Jamaican chess champion

Hope Arthurine Anderson (June 2, 1950, in Port Antonio – March 24, 2016) was a Jamaican chess champion.

== Biography ==
Anderson was the sixth of eight children born to a policeman, Arthur, and a seamstress, Iris. She attended Titchfield High School in Port Antonio, and then Excelsior High School in Kingston where her teachers noted her facility with mathematics.

She also displayed a talent for music. She played the piano and was a voice student of Jamaican soprano Pauline Forrest-Watson. Anderson trained as a mezzo-soprano. She graduated from the Royal School of Music, Kingston. On a professional level however, she moved away from music and into the sciences, teaching math and chemistry. She went on to earn a master's in Computer Based Management Information Systems and become a physician. Later she was named an associate lecturer in the Department of Community Health & Psychiatry at the University of the West Indies.

=== Chess ===
Anderson began learning chess as a youngster and was one of the first members of the Jamaica Chess Federation, founded in 1969.

Of the first six Jamaican women's chess championships held (1973, 1976, 1982, 1983, 1984 and 1985), Anderson won all of them. She lost the 1986 championship to Claire Clarke, but won her seventh title a year later at the 1987 championship. In that same year she defeated the United General Classic Christine Bennet, who was also a very strong Jamaican player, in 64 moves. In 1989, she defeated Devlin Sinclair at the Jamaican championships.
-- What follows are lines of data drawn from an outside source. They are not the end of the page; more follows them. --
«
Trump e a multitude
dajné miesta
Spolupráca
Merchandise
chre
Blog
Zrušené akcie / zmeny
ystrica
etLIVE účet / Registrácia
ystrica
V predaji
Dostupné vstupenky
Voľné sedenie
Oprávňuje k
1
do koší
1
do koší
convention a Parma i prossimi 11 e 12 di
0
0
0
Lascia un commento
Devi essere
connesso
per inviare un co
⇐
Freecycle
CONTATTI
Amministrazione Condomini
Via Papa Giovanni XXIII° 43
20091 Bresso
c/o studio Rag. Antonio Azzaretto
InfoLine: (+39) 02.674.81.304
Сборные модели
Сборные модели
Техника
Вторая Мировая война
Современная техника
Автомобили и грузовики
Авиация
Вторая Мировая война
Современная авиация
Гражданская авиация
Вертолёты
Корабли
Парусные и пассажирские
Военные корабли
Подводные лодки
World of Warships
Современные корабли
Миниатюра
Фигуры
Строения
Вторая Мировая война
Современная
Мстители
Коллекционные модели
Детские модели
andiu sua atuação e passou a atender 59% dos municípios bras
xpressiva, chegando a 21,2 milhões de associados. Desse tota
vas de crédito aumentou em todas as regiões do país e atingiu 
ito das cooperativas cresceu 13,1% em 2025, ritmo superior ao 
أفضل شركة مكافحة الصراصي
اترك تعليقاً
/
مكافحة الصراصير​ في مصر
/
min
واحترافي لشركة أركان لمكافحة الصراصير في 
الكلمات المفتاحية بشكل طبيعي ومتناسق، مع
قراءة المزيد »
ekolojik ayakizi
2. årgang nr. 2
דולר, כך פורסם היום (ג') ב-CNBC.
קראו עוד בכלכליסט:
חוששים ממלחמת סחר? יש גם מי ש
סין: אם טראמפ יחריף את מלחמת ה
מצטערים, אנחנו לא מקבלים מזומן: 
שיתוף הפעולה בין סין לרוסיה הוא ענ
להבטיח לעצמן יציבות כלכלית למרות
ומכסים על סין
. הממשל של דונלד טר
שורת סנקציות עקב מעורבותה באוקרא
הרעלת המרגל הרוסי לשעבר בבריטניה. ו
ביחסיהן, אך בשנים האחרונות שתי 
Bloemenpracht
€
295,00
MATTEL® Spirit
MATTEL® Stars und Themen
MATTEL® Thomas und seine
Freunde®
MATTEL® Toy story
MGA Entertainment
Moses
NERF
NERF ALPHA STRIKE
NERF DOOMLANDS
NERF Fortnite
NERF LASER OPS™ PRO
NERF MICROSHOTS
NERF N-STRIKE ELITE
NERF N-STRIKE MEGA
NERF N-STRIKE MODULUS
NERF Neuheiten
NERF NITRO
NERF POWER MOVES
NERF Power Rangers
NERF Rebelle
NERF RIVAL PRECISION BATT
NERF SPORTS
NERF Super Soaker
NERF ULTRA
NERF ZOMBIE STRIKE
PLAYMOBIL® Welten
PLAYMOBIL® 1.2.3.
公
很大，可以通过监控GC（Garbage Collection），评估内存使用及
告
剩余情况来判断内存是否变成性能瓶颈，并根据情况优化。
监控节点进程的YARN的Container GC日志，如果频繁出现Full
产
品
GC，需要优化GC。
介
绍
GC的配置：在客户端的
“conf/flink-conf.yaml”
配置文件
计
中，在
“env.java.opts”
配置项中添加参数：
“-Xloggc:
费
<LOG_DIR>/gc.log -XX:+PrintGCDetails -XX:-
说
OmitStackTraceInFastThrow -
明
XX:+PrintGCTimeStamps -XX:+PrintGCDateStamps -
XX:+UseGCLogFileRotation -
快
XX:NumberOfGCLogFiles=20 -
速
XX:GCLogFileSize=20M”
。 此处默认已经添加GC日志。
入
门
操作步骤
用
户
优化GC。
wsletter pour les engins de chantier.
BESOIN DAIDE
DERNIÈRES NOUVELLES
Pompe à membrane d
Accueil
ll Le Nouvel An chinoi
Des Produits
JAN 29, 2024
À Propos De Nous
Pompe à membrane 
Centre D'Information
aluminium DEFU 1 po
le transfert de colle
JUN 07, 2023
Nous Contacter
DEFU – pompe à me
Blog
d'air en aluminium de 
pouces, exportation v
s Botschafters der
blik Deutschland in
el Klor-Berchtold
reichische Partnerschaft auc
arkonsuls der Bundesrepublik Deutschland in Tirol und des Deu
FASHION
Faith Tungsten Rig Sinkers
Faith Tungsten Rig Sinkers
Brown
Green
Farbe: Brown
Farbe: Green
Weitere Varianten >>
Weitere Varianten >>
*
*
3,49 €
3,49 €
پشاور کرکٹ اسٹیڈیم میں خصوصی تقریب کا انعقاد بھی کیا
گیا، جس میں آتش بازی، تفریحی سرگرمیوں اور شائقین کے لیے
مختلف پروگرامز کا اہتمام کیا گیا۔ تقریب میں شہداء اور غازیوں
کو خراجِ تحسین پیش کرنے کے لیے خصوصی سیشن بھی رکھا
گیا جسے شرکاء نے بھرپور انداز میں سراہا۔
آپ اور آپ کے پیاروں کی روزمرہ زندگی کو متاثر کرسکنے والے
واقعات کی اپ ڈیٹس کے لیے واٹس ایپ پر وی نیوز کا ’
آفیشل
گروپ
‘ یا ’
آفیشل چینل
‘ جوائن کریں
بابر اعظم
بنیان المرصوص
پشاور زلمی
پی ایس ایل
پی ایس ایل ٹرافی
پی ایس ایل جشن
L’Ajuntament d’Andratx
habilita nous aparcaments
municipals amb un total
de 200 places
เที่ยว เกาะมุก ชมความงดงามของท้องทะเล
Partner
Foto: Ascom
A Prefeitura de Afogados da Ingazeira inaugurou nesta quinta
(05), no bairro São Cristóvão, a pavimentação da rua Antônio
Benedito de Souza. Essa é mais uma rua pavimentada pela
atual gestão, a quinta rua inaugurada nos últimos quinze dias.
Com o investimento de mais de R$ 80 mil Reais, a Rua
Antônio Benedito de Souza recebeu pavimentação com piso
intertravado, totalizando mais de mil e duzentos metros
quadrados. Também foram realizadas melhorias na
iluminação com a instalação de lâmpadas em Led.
At the Chess Olympiad in 1984 in Thessaloniki, Greece, Anderson led Jamaica’s women in their first Olympic experience. The Jamaican team, led by Anderson, went on to participate in the Olympic games three more times: 1986 in Dubai, U..A.E.; 1988 in Thessaloniki; 1990 in Novi Sad, (now Serbia).  Anderson had her highest Elo rating of 2005 from January 1987 to July 1988.

=== Later years ===
For some time, she served as the managing director of the Jamaica Chess Federation and she also acted as team doctor during trips to competitions abroad. Although she stopped participating in chess tournaments after December 1996, her role as a mentor to younger enthusiasts was significant. She influenced many future chess champions from her country including Woman International Master (WIM) Deborah Richards-Porter, who won 10 consecutive Jamaican women's titles beginning in 2002.

Anderson died March 24, 2016, and her funeral in Kingston on April 6, 2016, was widely attended by family, friends, former national team colleagues and officials from the national chess association.